Essa questão do Kerlon e do Coelho (para quem acordou agora: o atacante do Cruzeiro que quis entrar na área inimiga quicando a bola na cabeça como uma foca amestrada e o defensor do Atlético Mineiro que o mandou longe) tem conotações que ultrapassam o feio fato. O que o Coelho, sem saber, quis dizer com o seu tranco foi que trazendo aquele tipo de exibicionismo de pátio de escola, ou de "Harlem Globetrotter", para um jogo sério o Kerlon estava transgredindo uma regra tácita da irmandade boleira, a que proíbe humilhar um irmão. O Kerlon poderia retrucar que trazer a bola rente à cabeça só difere de trazê-la presa no pé porque são extremidades diferentes, e que qualquer recurso é recurso para avançar com a gordinha. Não faz muito se viu o Pato conduzir a bola com repetidos dar-de-ombros para mantê-la no ar – a única maneira de tirar a bola dele seria tirar a cabeça junto. No fim está se discutindo o limite entre a frivolidade potencialmente ofensiva e o uso legítimo de habilidade superior por quem a tem. O Coelho foi mártir de uma boa causa, defendendo a seriedade do jogo, ou apenas um ressentido revoltado com a superioridade do outro? Mais um passo e Kerlon teria sido derrubado dentro da área: o pênalti consagraria a jogada de foca e destacaria ainda mais a grossura – ou o sacrifício pelo respeito, escolha você – do Coelho.
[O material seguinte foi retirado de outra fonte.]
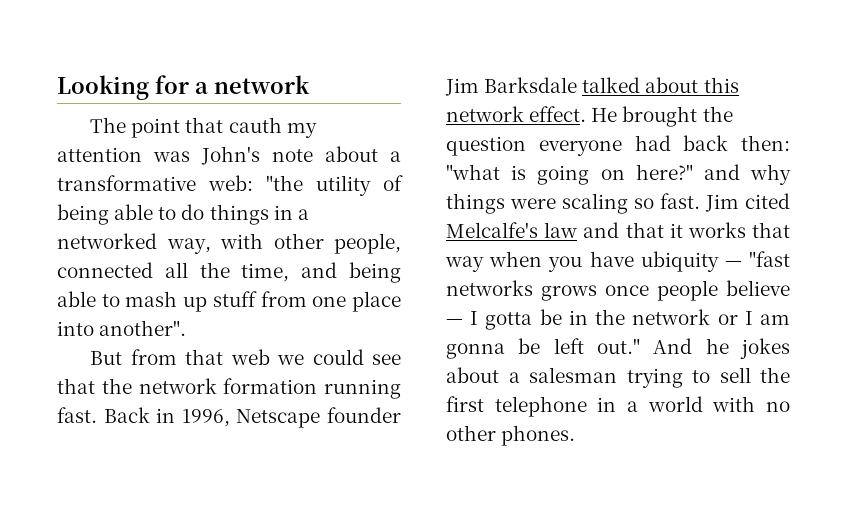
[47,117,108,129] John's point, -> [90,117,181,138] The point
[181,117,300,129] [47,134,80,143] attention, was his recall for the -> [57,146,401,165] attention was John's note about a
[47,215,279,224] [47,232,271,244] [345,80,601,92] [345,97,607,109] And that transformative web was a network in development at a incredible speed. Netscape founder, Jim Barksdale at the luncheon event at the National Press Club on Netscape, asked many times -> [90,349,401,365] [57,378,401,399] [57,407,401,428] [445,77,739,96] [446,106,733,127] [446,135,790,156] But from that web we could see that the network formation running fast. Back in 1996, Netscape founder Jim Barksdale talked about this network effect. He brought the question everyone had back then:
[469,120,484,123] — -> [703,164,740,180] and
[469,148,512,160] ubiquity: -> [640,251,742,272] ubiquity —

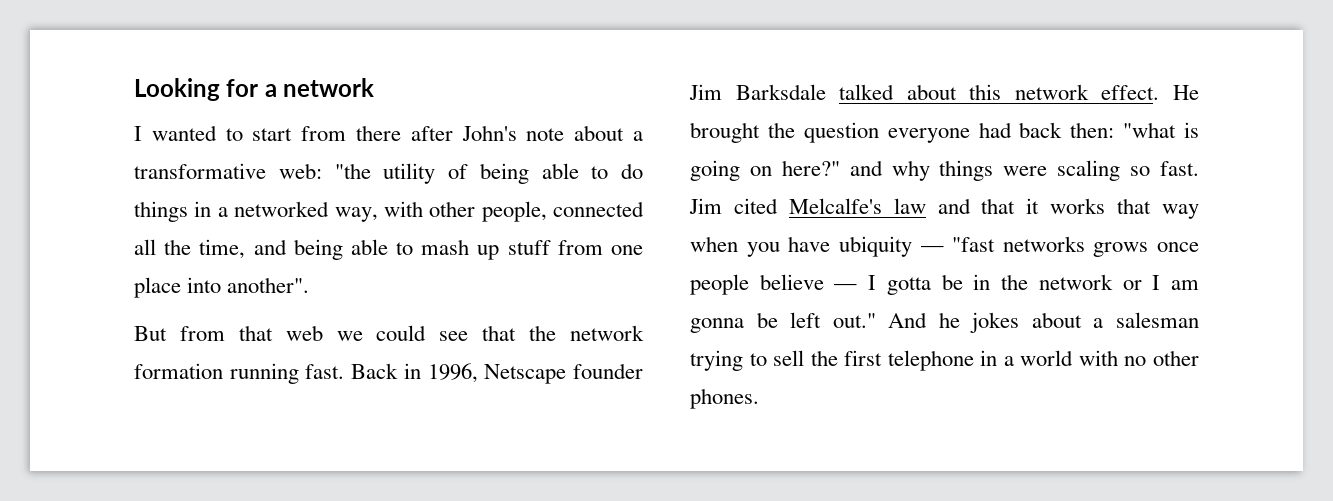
[90,117,317,138] [57,147,190,162] The point that cauth my attention was -> [134,125,453,141] I wanted to start from there after

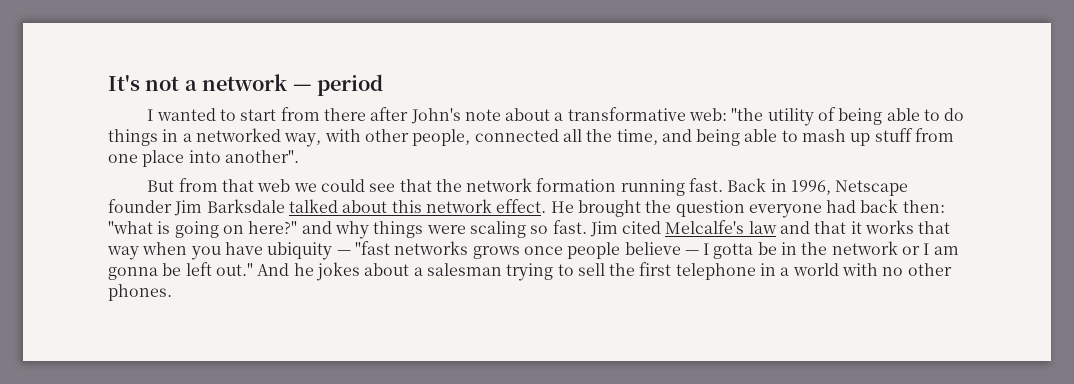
[134,78,259,101] Looking for -> [108,74,180,91] It's not
(375, 87) none -> [292,74,383,96] — period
A perspectiva de ver mais jogadas do repertório do Kerlon e de outros habilidosos inspirados por ele levará gente aos estádios, e não se quer outra coisa. Mas é o Coelho que fica como personagem mais intrigante desse episódio.

Qual dos dois tem razão? Vai ser interessante ver como serão futuros encontros de focas e coelhos no futebol brasileiro.